_Requirement_
Line by line, output everything from the one that contains "thumb tip: (228, 177)" through the end of the material below, exactly as written and with no pictures.

_Dataset entries_
....

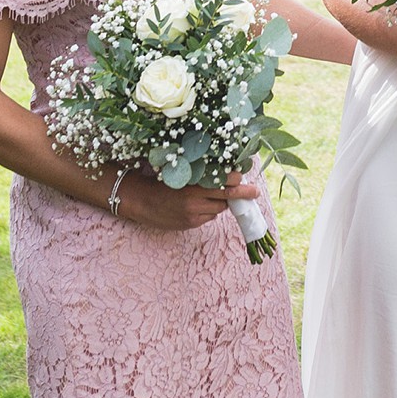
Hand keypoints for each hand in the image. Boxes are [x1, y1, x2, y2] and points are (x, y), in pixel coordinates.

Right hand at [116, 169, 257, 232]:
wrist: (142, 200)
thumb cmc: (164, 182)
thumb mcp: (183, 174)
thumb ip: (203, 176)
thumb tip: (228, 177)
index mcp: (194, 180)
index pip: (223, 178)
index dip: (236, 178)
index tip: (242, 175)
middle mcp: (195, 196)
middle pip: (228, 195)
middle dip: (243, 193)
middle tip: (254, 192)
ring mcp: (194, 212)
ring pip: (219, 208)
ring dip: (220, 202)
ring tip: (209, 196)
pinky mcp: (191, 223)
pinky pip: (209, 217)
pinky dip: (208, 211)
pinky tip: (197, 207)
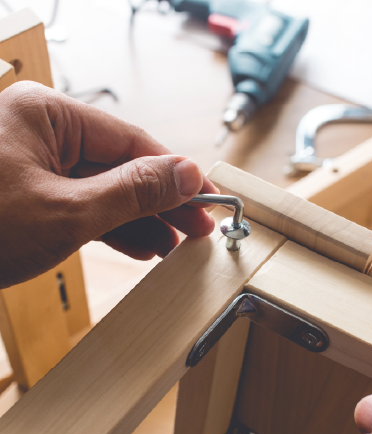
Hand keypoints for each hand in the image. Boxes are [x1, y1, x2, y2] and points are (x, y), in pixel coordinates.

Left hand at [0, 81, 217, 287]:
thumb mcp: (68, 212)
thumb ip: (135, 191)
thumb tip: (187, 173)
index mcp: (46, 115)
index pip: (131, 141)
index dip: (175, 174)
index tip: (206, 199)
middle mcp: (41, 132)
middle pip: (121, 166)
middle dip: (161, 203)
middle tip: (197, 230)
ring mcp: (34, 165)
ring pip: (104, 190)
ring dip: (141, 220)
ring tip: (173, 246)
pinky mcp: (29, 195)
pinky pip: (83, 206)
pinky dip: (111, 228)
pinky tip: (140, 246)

....

_Exercise response_
thumb tip: (228, 177)
index mcp: (194, 180)
index pip: (223, 178)
index dip: (236, 178)
index tip: (242, 175)
middle mcp: (195, 196)
middle pip: (228, 195)
middle dip: (243, 193)
middle tip: (254, 192)
ring mcp: (194, 212)
ring pip: (219, 208)
ring dip: (220, 202)
ring tip: (209, 196)
pinky mcp: (191, 223)
pinky pip: (209, 217)
pinky dip: (208, 211)
pinky tip: (197, 207)
Hand keypoints for each hand in the image. Boxes are [x1, y1, x2, y2] and points are (x, y), in pixel coordinates.

Left hand at [0, 81, 217, 287]:
thumb mcp: (68, 212)
thumb ip: (135, 191)
thumb tip: (187, 173)
index mcp: (46, 115)
index pip: (131, 141)
index dip: (175, 174)
index tip: (206, 199)
middle mcp: (41, 132)
middle pip: (121, 166)
middle dip: (161, 203)
middle tip: (197, 230)
ring mcp: (34, 165)
ring pip: (104, 190)
ring dip: (141, 220)
ring tip: (173, 246)
pinky mcp: (29, 195)
pinky pip: (83, 206)
pinky dip: (111, 228)
pinky tip: (140, 246)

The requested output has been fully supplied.